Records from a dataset
···

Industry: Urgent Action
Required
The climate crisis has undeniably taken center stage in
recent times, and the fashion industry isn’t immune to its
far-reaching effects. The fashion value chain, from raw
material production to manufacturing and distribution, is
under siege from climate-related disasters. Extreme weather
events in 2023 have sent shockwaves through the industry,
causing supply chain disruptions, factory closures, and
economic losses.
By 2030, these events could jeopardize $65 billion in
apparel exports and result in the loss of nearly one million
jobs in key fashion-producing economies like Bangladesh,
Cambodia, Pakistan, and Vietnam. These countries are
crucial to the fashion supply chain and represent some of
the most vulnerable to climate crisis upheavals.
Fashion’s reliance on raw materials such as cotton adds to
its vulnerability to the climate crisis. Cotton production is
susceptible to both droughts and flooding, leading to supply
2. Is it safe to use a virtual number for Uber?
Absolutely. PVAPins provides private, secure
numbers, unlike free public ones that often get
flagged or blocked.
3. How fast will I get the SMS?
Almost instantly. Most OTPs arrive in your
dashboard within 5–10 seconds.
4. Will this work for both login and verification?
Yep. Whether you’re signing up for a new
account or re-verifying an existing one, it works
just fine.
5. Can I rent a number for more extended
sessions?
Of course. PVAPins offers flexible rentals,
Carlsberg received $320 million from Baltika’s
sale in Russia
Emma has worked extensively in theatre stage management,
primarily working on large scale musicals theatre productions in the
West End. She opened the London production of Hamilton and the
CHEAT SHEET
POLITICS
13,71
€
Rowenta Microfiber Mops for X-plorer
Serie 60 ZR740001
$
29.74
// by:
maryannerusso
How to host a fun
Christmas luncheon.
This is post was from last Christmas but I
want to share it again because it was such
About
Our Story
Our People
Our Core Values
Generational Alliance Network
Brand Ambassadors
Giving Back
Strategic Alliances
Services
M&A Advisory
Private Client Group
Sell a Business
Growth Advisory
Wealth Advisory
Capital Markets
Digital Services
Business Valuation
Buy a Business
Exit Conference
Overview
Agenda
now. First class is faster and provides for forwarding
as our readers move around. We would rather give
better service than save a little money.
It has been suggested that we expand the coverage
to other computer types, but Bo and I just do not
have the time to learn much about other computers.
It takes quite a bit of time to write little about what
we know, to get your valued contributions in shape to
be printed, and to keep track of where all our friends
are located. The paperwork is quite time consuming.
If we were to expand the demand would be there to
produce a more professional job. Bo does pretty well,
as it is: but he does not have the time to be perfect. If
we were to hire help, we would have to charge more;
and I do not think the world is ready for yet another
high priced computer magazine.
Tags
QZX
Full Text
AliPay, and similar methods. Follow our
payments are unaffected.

···

• **Activity**
Transcribe the lines from the first line of the records through the line that contains "How to host a fun", both included, and add nothing else.

• **Exercise solution**
Industry: Urgent Action
Required
The climate crisis has undeniably taken center stage in
recent times, and the fashion industry isn’t immune to its
far-reaching effects. The fashion value chain, from raw
material production to manufacturing and distribution, is
under siege from climate-related disasters. Extreme weather
events in 2023 have sent shockwaves through the industry,
causing supply chain disruptions, factory closures, and
economic losses.
By 2030, these events could jeopardize $65 billion in
apparel exports and result in the loss of nearly one million
jobs in key fashion-producing economies like Bangladesh,
Cambodia, Pakistan, and Vietnam. These countries are
crucial to the fashion supply chain and represent some of
the most vulnerable to climate crisis upheavals.
Fashion’s reliance on raw materials such as cotton adds to
its vulnerability to the climate crisis. Cotton production is
susceptible to both droughts and flooding, leading to supply
2. Is it safe to use a virtual number for Uber?
Absolutely. PVAPins provides private, secure
numbers, unlike free public ones that often get
flagged or blocked.
3. How fast will I get the SMS?
Almost instantly. Most OTPs arrive in your
dashboard within 5–10 seconds.
4. Will this work for both login and verification?
Yep. Whether you’re signing up for a new
account or re-verifying an existing one, it works
just fine.
5. Can I rent a number for more extended
sessions?
Of course. PVAPins offers flexible rentals,
Carlsberg received $320 million from Baltika’s
sale in Russia
Emma has worked extensively in theatre stage management,
primarily working on large scale musicals theatre productions in the
West End. She opened the London production of Hamilton and the
CHEAT SHEET
POLITICS
13,71
€
Rowenta Microfiber Mops for X-plorer
Serie 60 ZR740001
$
29.74
// by:
maryannerusso
How to host a fun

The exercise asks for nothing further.